Collected data entries
=== Begin Enclosure ===
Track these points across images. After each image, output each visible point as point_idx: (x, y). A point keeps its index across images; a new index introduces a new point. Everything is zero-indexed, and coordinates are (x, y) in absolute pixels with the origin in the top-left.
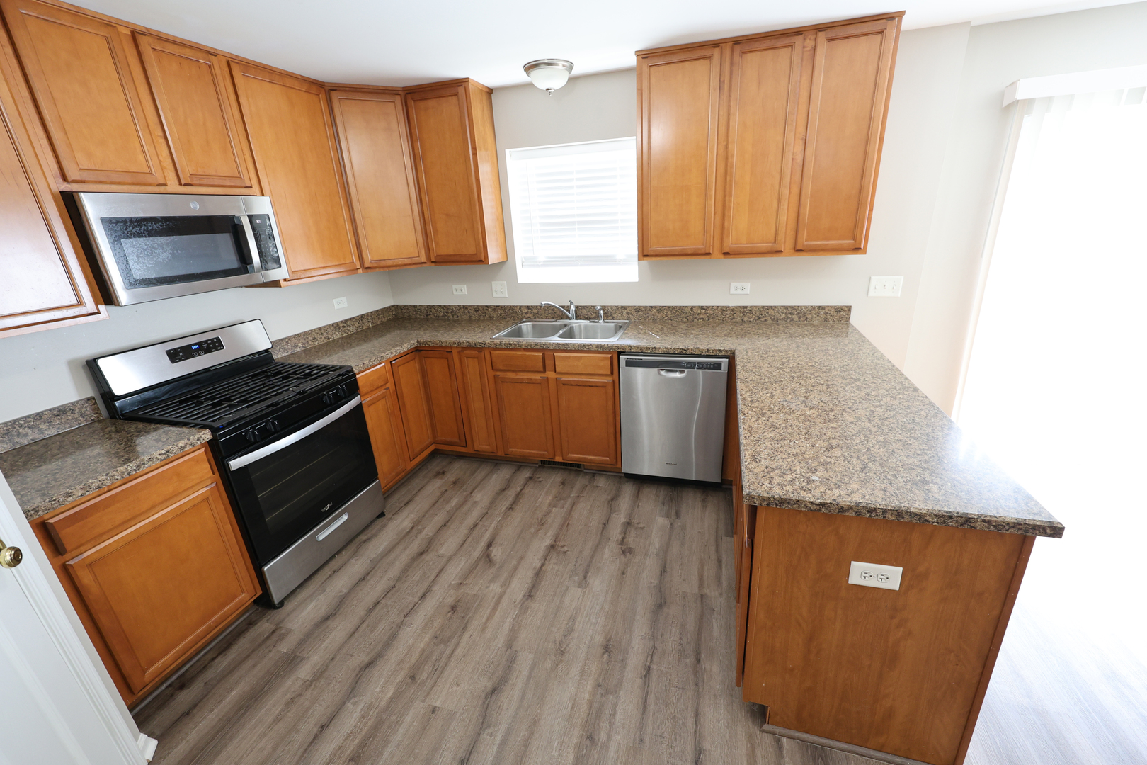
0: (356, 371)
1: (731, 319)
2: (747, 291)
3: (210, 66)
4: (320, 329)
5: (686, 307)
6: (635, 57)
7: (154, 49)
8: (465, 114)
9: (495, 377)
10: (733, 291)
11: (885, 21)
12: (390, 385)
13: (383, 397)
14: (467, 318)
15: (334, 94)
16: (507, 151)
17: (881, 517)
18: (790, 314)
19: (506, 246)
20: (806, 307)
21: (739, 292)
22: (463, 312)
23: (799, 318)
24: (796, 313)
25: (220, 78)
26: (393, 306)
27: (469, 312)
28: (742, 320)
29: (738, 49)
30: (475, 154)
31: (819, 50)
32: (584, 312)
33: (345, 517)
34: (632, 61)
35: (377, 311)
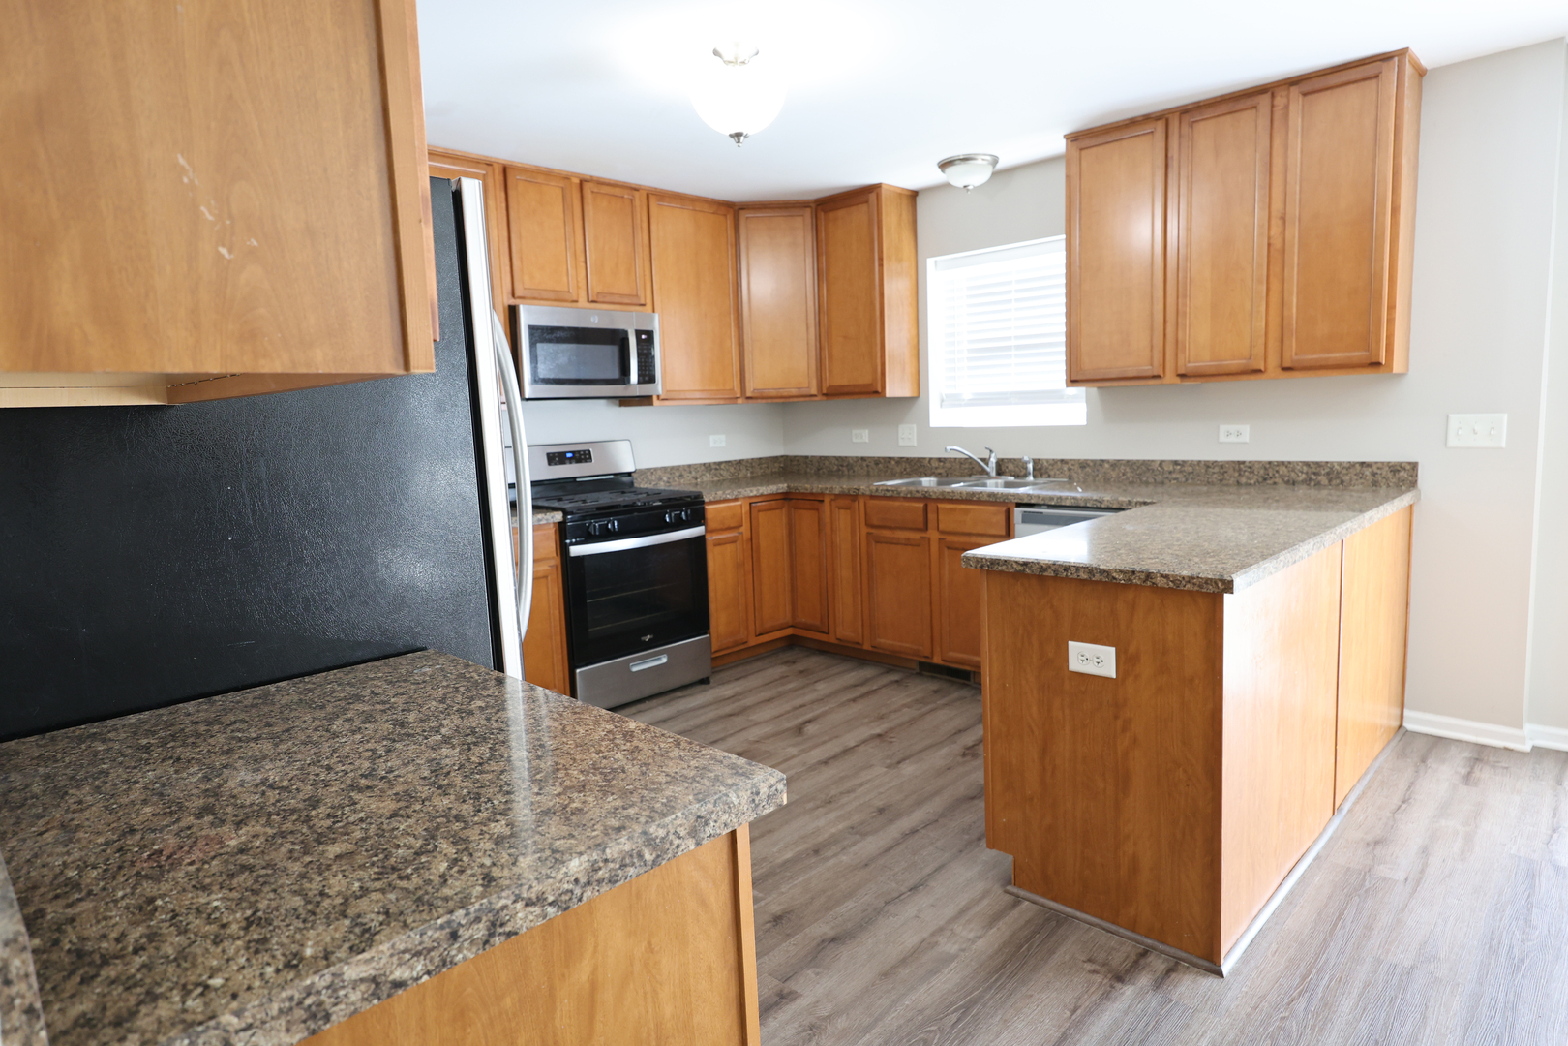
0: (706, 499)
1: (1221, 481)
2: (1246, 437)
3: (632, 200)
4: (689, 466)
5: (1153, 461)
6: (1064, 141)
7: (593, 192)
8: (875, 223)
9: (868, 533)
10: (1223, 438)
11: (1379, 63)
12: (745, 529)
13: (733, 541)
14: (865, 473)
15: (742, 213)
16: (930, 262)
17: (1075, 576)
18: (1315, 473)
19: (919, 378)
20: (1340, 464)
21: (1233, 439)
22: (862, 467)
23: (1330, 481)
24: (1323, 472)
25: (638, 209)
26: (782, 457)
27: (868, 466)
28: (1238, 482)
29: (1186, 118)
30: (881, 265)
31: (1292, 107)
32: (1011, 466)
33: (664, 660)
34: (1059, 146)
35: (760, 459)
=== End Enclosure ===
REQUIREMENT - Reproduce the listing with each "images" replaced by "frames" and nothing else changed. Leave the pictures out of your answer.

RESPONSE FOR THIS EXERCISE -
Track these points across frames. After each image, output each visible point as point_idx: (x, y). A point keeps its index across frames; a new index introduces a new point. Everything is zero-indexed, and coordinates are (x, y) in absolute pixels with the origin in the top-left.
0: (356, 371)
1: (731, 319)
2: (747, 291)
3: (210, 66)
4: (320, 329)
5: (686, 307)
6: (635, 57)
7: (154, 49)
8: (465, 114)
9: (495, 377)
10: (733, 291)
11: (885, 21)
12: (390, 385)
13: (383, 397)
14: (467, 318)
15: (334, 94)
16: (507, 151)
17: (881, 517)
18: (790, 314)
19: (506, 246)
20: (806, 307)
21: (739, 292)
22: (463, 312)
23: (799, 318)
24: (796, 313)
25: (220, 78)
26: (393, 306)
27: (469, 312)
28: (742, 320)
29: (738, 49)
30: (475, 154)
31: (819, 50)
32: (584, 312)
33: (345, 517)
34: (632, 61)
35: (377, 311)
0: (706, 499)
1: (1221, 481)
2: (1246, 437)
3: (632, 200)
4: (689, 466)
5: (1153, 461)
6: (1064, 141)
7: (593, 192)
8: (875, 223)
9: (868, 533)
10: (1223, 438)
11: (1379, 63)
12: (745, 529)
13: (733, 541)
14: (865, 473)
15: (742, 213)
16: (930, 262)
17: (1075, 576)
18: (1315, 473)
19: (919, 378)
20: (1340, 464)
21: (1233, 439)
22: (862, 467)
23: (1330, 481)
24: (1323, 472)
25: (638, 209)
26: (782, 457)
27: (868, 466)
28: (1238, 482)
29: (1186, 118)
30: (881, 265)
31: (1292, 107)
32: (1011, 466)
33: (664, 660)
34: (1059, 146)
35: (760, 459)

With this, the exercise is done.